Feliz cumpleaños, amigo peruano!!!!


----------



## LadyBlakeney

¡Muchísimas felicidades, Supercrom! El cuarto de siglo te sienta estupendamente.


----------



## alc112

¡¡¡Felicidades SuperCROM!!


----------



## Phryne

*

 !!!!!!!!!!!!!!!FELIZ DIA!!!!!!!!!!!!!!!!!!!!!!! 



*​


----------



## lauranazario

Una velita más para tu bizcocho/tarta de cumpleaños. 
¡Qué disfrutes tu día!

Saludos,
LN


----------



## Alundra

MUCHISIMAS FELICIDADES SUPERCROM.

Alundra.


----------



## Whodunit

¡¡¡Feliz cumpleaños, SUPER-Crom!!!​


----------



## funnydeal

*Happy Birthday Supercrom !!! *​


----------



## Zephyrus

FELIZ CUMPLEAÑOS SUPERCROM!!!!!!!!!!!!!!!!!!!!!!


----------



## supercrom

Después de no sé cuanto tiempo (diez días más y se hace un mes). Recién decubro el motor de búsqueda enlazado a Google.com y me animé a buscar "supercrom" y salió este hilo.
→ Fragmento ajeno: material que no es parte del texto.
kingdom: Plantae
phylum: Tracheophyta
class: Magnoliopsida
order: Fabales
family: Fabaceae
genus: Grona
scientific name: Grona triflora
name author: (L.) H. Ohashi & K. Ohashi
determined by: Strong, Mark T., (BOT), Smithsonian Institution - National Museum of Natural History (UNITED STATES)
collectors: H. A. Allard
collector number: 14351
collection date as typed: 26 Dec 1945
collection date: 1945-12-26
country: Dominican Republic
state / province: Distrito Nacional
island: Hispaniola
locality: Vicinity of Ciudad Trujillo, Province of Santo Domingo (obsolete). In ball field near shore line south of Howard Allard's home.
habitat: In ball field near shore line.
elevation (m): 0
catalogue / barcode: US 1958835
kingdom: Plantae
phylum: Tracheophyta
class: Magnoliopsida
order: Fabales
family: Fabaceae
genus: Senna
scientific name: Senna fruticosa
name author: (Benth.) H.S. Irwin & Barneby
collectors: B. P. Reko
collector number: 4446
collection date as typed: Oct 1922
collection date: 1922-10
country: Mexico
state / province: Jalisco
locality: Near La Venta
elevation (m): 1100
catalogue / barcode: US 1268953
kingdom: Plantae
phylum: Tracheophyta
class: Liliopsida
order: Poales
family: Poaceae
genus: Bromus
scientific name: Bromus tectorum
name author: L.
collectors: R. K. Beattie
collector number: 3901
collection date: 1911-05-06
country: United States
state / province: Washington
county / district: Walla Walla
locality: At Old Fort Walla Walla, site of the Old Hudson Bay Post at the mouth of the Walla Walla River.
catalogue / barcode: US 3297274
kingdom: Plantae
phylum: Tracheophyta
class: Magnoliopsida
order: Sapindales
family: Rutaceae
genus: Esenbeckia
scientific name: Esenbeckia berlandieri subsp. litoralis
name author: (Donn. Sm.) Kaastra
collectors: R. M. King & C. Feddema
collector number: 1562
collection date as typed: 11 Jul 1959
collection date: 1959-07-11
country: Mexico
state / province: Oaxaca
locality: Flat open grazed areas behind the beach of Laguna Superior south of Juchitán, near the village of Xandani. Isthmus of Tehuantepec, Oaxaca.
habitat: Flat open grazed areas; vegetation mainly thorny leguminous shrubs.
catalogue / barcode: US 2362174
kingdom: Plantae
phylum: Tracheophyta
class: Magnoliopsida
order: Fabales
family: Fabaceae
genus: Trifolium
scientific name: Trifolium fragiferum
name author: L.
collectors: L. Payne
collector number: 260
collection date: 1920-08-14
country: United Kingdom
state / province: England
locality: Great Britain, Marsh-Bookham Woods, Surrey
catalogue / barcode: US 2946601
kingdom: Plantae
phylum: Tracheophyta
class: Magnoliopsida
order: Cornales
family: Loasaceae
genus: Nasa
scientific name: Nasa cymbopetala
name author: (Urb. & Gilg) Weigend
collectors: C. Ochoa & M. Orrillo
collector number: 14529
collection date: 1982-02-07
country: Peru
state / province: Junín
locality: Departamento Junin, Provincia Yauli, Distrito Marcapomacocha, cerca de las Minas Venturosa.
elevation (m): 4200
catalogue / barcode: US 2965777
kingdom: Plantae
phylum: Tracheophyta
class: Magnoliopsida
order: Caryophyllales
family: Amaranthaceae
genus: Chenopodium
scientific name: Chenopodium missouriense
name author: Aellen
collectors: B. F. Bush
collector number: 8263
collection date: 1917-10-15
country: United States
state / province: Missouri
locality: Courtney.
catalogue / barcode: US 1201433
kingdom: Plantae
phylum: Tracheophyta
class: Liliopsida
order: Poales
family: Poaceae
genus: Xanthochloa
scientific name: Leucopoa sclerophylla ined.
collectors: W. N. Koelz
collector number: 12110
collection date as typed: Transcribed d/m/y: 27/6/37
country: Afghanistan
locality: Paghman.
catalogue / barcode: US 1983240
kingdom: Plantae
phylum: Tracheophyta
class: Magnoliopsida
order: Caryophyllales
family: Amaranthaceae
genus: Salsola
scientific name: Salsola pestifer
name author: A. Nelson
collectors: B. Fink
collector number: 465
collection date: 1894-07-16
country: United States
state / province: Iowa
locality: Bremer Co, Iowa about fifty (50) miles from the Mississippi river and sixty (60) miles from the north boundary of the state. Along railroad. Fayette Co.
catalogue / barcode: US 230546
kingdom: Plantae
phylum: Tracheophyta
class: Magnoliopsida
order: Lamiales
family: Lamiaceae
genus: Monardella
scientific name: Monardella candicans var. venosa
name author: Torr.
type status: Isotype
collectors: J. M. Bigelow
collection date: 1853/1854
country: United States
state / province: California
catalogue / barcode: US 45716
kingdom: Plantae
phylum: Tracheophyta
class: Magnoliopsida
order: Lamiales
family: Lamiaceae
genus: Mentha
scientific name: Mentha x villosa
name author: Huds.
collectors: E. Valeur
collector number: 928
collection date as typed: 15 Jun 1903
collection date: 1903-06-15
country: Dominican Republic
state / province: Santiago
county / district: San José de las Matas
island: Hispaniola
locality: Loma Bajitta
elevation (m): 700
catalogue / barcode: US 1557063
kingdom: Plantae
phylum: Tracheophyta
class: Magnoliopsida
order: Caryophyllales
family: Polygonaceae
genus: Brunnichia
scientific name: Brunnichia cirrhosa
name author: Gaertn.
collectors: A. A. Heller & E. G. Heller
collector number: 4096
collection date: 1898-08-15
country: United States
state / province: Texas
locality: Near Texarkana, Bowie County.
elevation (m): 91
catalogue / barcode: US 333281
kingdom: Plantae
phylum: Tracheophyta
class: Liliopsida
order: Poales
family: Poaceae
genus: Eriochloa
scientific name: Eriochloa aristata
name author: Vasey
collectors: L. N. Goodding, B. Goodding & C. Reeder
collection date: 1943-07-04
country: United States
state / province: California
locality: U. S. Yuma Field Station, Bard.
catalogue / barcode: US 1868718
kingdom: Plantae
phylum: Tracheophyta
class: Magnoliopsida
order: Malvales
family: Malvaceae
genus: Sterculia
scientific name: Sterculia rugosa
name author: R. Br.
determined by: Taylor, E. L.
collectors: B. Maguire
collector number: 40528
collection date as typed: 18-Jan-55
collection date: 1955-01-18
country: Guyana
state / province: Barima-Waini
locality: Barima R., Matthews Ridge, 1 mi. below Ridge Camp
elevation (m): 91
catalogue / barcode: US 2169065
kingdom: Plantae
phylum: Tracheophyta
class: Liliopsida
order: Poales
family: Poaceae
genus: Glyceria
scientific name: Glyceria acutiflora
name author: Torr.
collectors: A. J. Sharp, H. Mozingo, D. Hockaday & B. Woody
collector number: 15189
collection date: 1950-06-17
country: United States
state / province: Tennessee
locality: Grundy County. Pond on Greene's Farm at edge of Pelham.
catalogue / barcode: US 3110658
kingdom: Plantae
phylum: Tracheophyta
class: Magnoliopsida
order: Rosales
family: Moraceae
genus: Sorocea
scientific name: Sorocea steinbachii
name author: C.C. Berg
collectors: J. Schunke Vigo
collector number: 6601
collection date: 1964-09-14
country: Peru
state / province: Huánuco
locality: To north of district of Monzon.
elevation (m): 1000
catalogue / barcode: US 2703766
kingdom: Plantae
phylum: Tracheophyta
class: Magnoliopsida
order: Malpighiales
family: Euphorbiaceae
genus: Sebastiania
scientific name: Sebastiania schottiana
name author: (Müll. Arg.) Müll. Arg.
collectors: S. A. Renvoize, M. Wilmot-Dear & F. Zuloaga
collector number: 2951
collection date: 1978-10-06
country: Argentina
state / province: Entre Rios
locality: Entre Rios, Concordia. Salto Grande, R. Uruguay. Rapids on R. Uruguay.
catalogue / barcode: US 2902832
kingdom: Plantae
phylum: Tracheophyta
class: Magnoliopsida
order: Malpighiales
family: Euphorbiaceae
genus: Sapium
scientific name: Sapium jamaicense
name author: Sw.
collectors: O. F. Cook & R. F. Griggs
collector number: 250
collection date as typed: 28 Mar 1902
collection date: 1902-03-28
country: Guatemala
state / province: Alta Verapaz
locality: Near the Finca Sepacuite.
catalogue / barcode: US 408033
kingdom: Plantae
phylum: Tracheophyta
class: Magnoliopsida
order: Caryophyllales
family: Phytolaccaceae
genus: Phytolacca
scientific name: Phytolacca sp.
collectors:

*Gracias totales* (al estilo del mítico Soda Estéreo).

Miren que recién me entero... Emoción siento.

Ahora estoy extraviado en otros sistemas, tengo deudas personales pendientes, espero que no haya muchos resentimientos.

Espero volver son fuerza muy pronto... por ahora cuento que ya me compré mi diccionario monolingüe (ver aquí). Sin embargo, hay muuuuuchas dudas aún.

Saludos y agradecimientos reiterados.

*CROM*


----------



## ILT

Ups - tarde!!!!!

No puede ser , pero es 

Espero que hayas pasado un excelente día 

Felicidades


----------